--- Text passage ---
::::

Mario Luis Small is Professor of Sociology and the College at the University of Chicago.
Small’s research interests include urban poverty, inequality, culture, networks, case study
methods, and higher education. His books include Villa Victoria: The Transformation of
Social Capital in a Boston Barrio (University of Chicago Press, 2004) and Unanticipated
Gains: Origins of Network Inequality in Everyday Life (Oxford University Press, 2009).

David J. Harding is Assistant Professor of Sociology and Assistant Research Scientist at the
Population Studies Center at the University of Michigan, Ann Arbor. Harding’s research
interests include inequality, urban poverty, neighborhood effects, quantitative and qualitative
methodologies, and prisoner reentry. His books include Rampage: The Social Roots of
School Shootings (with Newman, Fox, Mehta, and Roth, Basic Books, 2004) and Living the
Drama: Community, Conflict, and Culture among Inner-City Boys (University of Chicago
Press, 2010).

::::

--- Directions ---
A) Answer these questions about the contributor biographies:
(i) At which university is Mario Luis Small a professor?
(ii) At what center is David J. Harding an Assistant Research Scientist?
(iii) Which publisher released Living the Drama, and in what year?
B) Reproduce part of the contributor biographies with "Oxford University Press" switched to "Princeton University Press". Begin at the words "Small’s research interests" and stop after "University Press, 2009).".

::::

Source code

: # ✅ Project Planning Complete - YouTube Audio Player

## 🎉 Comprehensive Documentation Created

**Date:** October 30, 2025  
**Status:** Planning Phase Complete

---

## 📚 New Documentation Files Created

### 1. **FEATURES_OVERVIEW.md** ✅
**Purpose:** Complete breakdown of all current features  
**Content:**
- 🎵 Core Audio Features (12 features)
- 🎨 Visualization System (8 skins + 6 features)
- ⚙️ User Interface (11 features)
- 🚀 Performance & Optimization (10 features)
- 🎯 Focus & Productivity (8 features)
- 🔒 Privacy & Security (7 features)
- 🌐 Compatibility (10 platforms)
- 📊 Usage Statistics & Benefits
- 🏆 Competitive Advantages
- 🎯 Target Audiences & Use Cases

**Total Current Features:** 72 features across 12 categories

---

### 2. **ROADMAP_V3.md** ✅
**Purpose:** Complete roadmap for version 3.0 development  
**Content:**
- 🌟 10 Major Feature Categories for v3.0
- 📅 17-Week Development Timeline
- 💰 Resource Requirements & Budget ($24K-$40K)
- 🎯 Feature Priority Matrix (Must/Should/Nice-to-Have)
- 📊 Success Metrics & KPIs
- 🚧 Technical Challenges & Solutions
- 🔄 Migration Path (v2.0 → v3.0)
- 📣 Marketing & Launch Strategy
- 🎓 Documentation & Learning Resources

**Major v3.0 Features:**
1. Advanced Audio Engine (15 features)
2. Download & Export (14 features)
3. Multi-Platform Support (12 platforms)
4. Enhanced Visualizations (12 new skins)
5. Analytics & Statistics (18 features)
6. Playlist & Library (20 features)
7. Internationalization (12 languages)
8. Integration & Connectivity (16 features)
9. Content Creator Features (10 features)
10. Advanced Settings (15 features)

::::

--- Completed exercise ---
A)
(i) The University of Chicago.
(ii) The Population Studies Center at the University of Michigan, Ann Arbor.
(iii) University of Chicago Press, in 2010.

B)
Small’s research interests include urban poverty, inequality, culture, networks, case study
methods, and higher education. His books include Villa Victoria: The Transformation of
Social Capital in a Boston Barrio (University of Chicago Press, 2004) and Unanticipated
Gains: Origins of Network Inequality in Everyday Life (Princeton University Press, 2009).